Album Review: Ibeyi – Ibeyi


There’s been a fair bit of fuss about Naomi and Lisa-Kaindé Díaz, known to us as Ibeyi and to some as daughters of famed percussionist Anga Díaz. Their first album, a self-titled affair is out today (February 16th) on the XL label and is a joyous mix of their own roots – the French Cuban twins also take something of the Yoruba tradition from Africa, and mix it with straight up pop, the sort of electronic experimentalism that Bjork deals so heavily and successfully in, along with a pinch of R&B.

After the short introduction of Ellegua, where the girls lay out their earthy but uplifting harmonies bare, ‘Oya’ is, like much of the record, vocal heavy, the girls voices often stark, bare fifths as accompaniment, and little else other than the otherworldly feeling of Bjork hanging over it, until it kicks in, this plodding drum giving it almost a feeling of a work song wearing, as it does, its African and folk influences on its sleeve.

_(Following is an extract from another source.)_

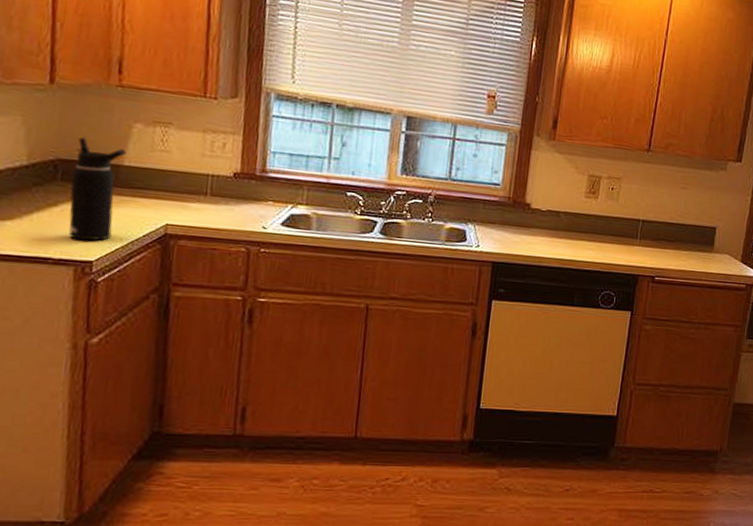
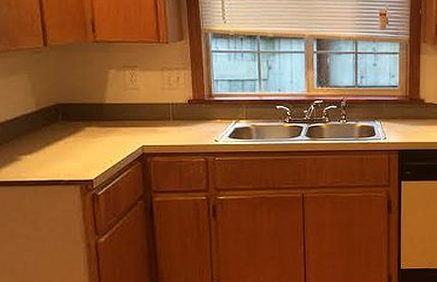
water bottle: present [69,137,126,242] -> none [69,85,106,165]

There’s other moments on the album that play with your thoughts, expectations and emotions. Ghost has a more straight up electro pop feel, as it trips carefully along, surrounded by the organised clatter of afro-drums, but it can’t escape some moments of repose, filled by sparkling vocals usually, and Stranger / Lover is almost (only almost though) FKA Twigs like. Perhaps most lovely of all is ‘Singles’. It’s late night, smoky electronic soul that is almost heartstopping in its delivery, as these little shards of jazz shuffle through.

The dark is never far away, and some of the records most emotion driven tracks deal with loss and death. Mama Says deals with the grief the girls mother felt after she was widowed ‘The man is gone, and Mama says / She cannot live without him’ go the words, yearning over this rippling percussive beat and sparce piano, while ‘Think of you’ deals with their own grief.

In addition Yanira was inspired by the death of their older sister, who suffered a fatal stroke appears, thickly scored voices and clapping hands providing much of the musical content. Despite this, it isn’t a dark record, its a beautiful, ambitious and fulfilling record, and will certainly be up there amongst the best records released in 2015.